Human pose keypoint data
———

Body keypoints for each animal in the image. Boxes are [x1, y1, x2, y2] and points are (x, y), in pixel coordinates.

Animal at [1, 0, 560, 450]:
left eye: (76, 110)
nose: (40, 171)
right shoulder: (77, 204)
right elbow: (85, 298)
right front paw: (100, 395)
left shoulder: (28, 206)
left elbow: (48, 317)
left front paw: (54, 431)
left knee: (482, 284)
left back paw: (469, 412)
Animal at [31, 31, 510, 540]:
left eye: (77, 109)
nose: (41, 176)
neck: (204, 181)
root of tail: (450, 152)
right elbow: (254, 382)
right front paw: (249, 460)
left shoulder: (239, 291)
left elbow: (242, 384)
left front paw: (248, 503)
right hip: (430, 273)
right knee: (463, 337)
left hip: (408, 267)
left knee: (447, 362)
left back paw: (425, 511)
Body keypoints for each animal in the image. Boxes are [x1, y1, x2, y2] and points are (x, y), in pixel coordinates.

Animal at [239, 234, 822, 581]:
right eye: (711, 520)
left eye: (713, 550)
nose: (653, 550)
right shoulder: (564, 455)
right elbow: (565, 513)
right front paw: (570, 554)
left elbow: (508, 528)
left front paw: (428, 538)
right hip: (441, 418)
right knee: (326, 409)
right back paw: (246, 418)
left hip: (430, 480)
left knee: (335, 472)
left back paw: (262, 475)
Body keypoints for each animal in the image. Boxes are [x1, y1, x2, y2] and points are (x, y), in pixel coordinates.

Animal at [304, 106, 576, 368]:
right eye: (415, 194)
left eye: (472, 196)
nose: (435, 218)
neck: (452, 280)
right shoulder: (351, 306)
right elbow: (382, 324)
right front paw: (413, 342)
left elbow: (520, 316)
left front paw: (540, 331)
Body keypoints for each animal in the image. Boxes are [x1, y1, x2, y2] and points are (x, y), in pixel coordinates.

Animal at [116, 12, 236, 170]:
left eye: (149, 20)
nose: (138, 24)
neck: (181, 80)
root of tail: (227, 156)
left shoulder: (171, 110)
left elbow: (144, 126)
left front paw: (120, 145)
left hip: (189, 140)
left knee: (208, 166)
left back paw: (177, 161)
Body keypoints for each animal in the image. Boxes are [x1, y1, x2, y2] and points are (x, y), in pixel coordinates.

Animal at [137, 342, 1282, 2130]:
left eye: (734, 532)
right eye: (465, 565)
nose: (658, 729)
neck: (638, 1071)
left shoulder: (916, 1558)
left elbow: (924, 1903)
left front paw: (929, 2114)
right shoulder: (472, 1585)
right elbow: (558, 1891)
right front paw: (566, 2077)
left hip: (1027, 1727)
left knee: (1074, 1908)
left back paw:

———

● WHAT THE EXERCISE ASKS
Go through the records line by line, and copy each line that holds the string "back".

● YOUR SOLUTION
left back paw: (469, 412)
left back paw: (425, 511)
right back paw: (246, 418)
left back paw: (262, 475)
left back paw: (177, 161)
left back paw:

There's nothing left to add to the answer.